OS MOINHOS DE VALONGO E A INDÚSTRIA DA PANIFICAÇÃO
O pão, os biscoitos, a regueifa… são elementos, parte integrante do primeiro pólo de desenvolvimento económico de Valongo: a indústria da panificação. O segundo pólo foi, como se sabe, a indústria extrativa da lousa.
Esta atividade sustentada de Valongo: o pão, não teria alcançado o valor e a importância áurea, de outros tempos, sem o trabalho imprescindível e fundamental de um outro elemento: o moinho
Foram os moinhos de Valongo, ao longo das margens do rio Ferreira, que moíam, incessantemente, noite e dia, os cereais, especialmente: o trigo, o milho e o centeio, que manteve em funcionamento a indústria do pão.
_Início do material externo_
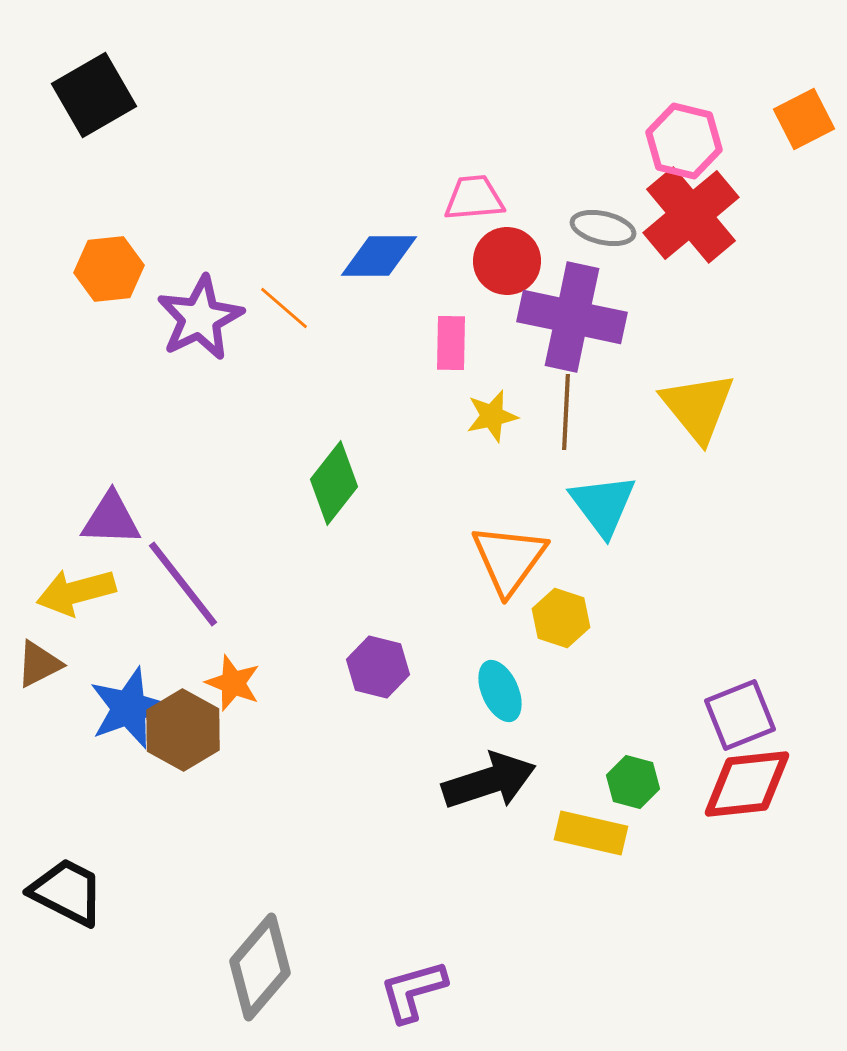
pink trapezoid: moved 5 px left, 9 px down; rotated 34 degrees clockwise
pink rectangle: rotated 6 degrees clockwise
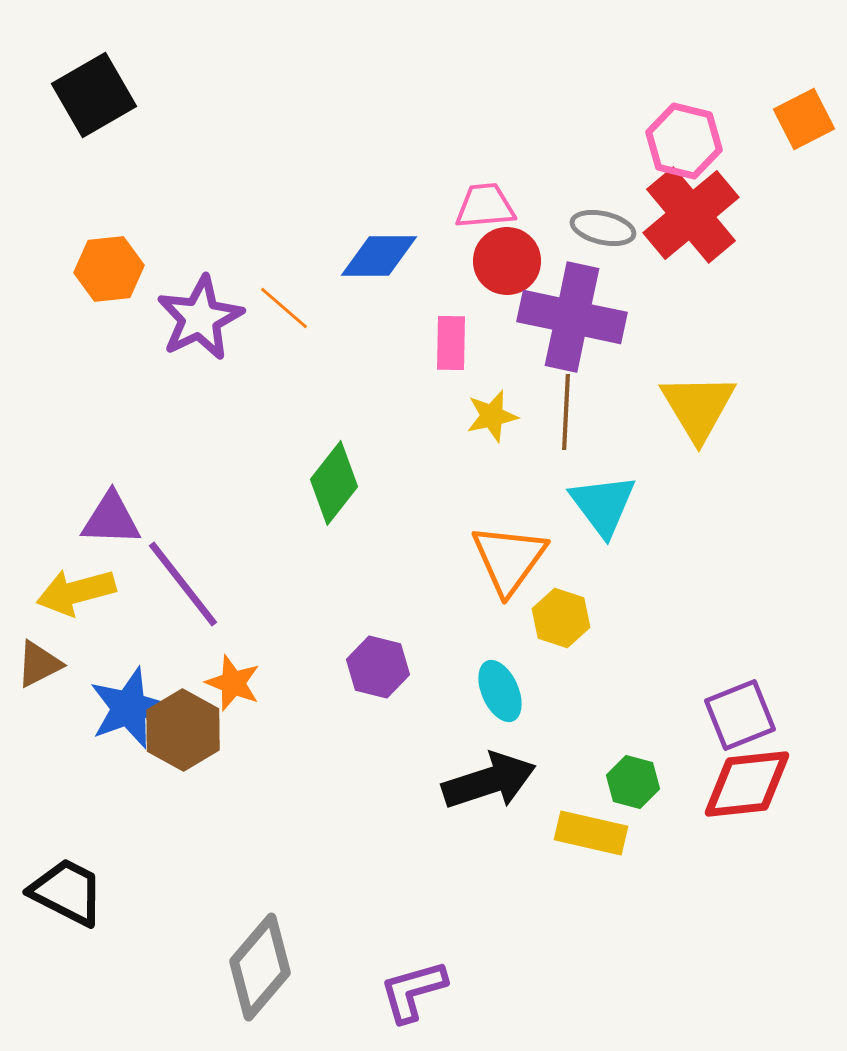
pink trapezoid: moved 11 px right, 8 px down
yellow triangle: rotated 8 degrees clockwise
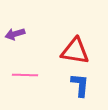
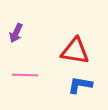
purple arrow: moved 1 px right, 1 px up; rotated 48 degrees counterclockwise
blue L-shape: rotated 85 degrees counterclockwise
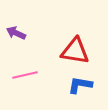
purple arrow: rotated 90 degrees clockwise
pink line: rotated 15 degrees counterclockwise
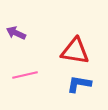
blue L-shape: moved 1 px left, 1 px up
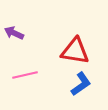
purple arrow: moved 2 px left
blue L-shape: moved 2 px right; rotated 135 degrees clockwise
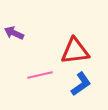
red triangle: rotated 16 degrees counterclockwise
pink line: moved 15 px right
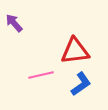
purple arrow: moved 10 px up; rotated 24 degrees clockwise
pink line: moved 1 px right
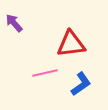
red triangle: moved 4 px left, 7 px up
pink line: moved 4 px right, 2 px up
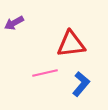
purple arrow: rotated 78 degrees counterclockwise
blue L-shape: rotated 15 degrees counterclockwise
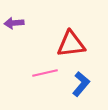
purple arrow: rotated 24 degrees clockwise
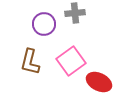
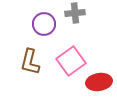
red ellipse: rotated 35 degrees counterclockwise
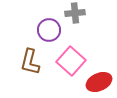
purple circle: moved 5 px right, 6 px down
pink square: rotated 12 degrees counterclockwise
red ellipse: rotated 15 degrees counterclockwise
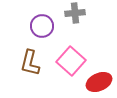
purple circle: moved 7 px left, 4 px up
brown L-shape: moved 1 px down
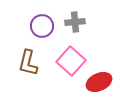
gray cross: moved 9 px down
brown L-shape: moved 2 px left
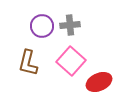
gray cross: moved 5 px left, 3 px down
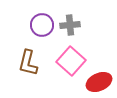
purple circle: moved 1 px up
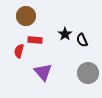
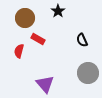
brown circle: moved 1 px left, 2 px down
black star: moved 7 px left, 23 px up
red rectangle: moved 3 px right, 1 px up; rotated 24 degrees clockwise
purple triangle: moved 2 px right, 12 px down
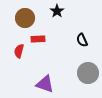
black star: moved 1 px left
red rectangle: rotated 32 degrees counterclockwise
purple triangle: rotated 30 degrees counterclockwise
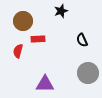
black star: moved 4 px right; rotated 16 degrees clockwise
brown circle: moved 2 px left, 3 px down
red semicircle: moved 1 px left
purple triangle: rotated 18 degrees counterclockwise
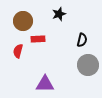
black star: moved 2 px left, 3 px down
black semicircle: rotated 144 degrees counterclockwise
gray circle: moved 8 px up
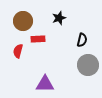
black star: moved 4 px down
Para muitos, o rio Ferreira estava para Valongo, assim como o Nilo está para o Egipto.
Este trabalho, pretende homenagear todos aqueles e aquelas atividades, a montante da indústria do pão, que foram de facto, os impulsionadores e o sustentáculo de toda esta atividade. Hoje, infelizmente, ignorados ou esquecidos, mas que foram elos do ciclo do pão.
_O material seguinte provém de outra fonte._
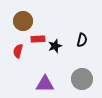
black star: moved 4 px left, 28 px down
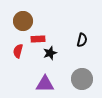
black star: moved 5 px left, 7 px down
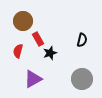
red rectangle: rotated 64 degrees clockwise
purple triangle: moved 12 px left, 5 px up; rotated 30 degrees counterclockwise
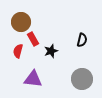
brown circle: moved 2 px left, 1 px down
red rectangle: moved 5 px left
black star: moved 1 px right, 2 px up
purple triangle: rotated 36 degrees clockwise
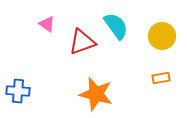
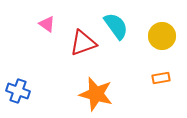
red triangle: moved 1 px right, 1 px down
blue cross: rotated 15 degrees clockwise
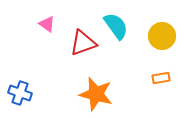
blue cross: moved 2 px right, 2 px down
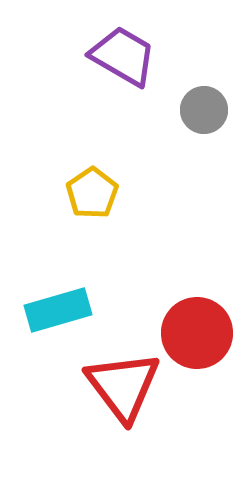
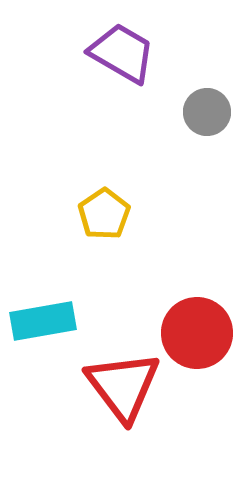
purple trapezoid: moved 1 px left, 3 px up
gray circle: moved 3 px right, 2 px down
yellow pentagon: moved 12 px right, 21 px down
cyan rectangle: moved 15 px left, 11 px down; rotated 6 degrees clockwise
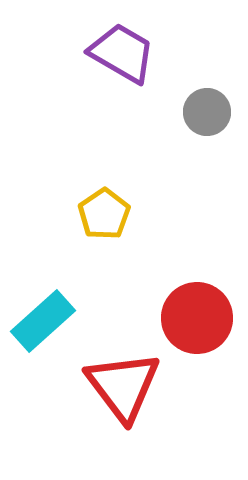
cyan rectangle: rotated 32 degrees counterclockwise
red circle: moved 15 px up
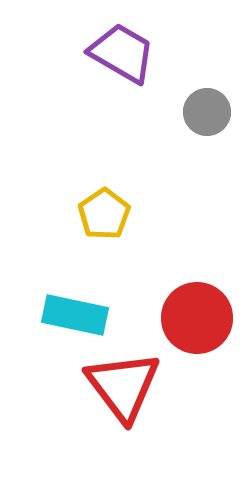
cyan rectangle: moved 32 px right, 6 px up; rotated 54 degrees clockwise
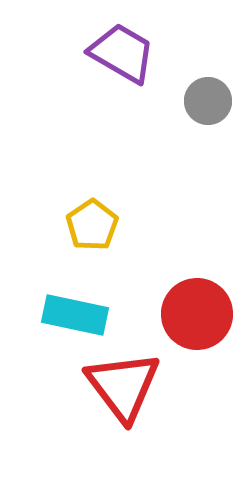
gray circle: moved 1 px right, 11 px up
yellow pentagon: moved 12 px left, 11 px down
red circle: moved 4 px up
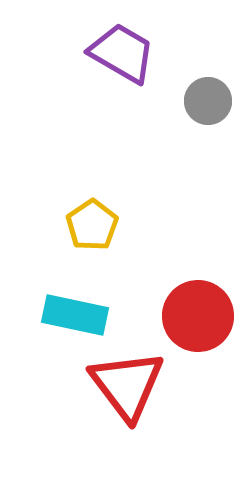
red circle: moved 1 px right, 2 px down
red triangle: moved 4 px right, 1 px up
Cada elo humano que participou na saga do pão, foi essencial nesta atividade, industrial e comercial…
O verdadeiro motor de toda a indústria de panificação foi, indubitavelmente, o moinho. Os moinhos de água, de roda horizontal, de rodízio, com penas, fixo à péla, são parte de uma engrenagem simples, elaborada e evoluída de um sistema de trituração de cereais primitiva, entre duas pedras, para moer e fabricar a farinha. Aproveitam as energias renováveis: o movimento das águas (cinética).
Em 1915, descrevia-se sobre Valongo: ” Possui ricos jazigos de minério e ardósia em exploração e um considerável tráfego de trigo manipulado com que abastece a maior parte dos concelhos limítrofes especialmente o Porto, além da importante indústria de moagens nas margens do rio Ferreira.”
A indústria de moagens, em Valongo, só foi possível pela atividade dos moinhos, cujas mós, eram acionadas pela força motriz das águas do rio Ferreira. Antes do aparecimento das moagens elétricas ou industriais, – que provocou a morte dos moinhos – eram os moinhos do Ferreira que forneciam as farinhas alimentares.
Os moleiros, um grupo profissional, pouco considerado, laboravam, sem horário de trabalho, afastados das suas comunidades, e porque não dizê-lo, da sociedade em que estavam integrados, mantendo em funcionamento, as inúmeras mós, que nos moinhos localizados nas margens do rio Ferreira, transformavam os cereais em farinha (trituração do grão entre duas pedras).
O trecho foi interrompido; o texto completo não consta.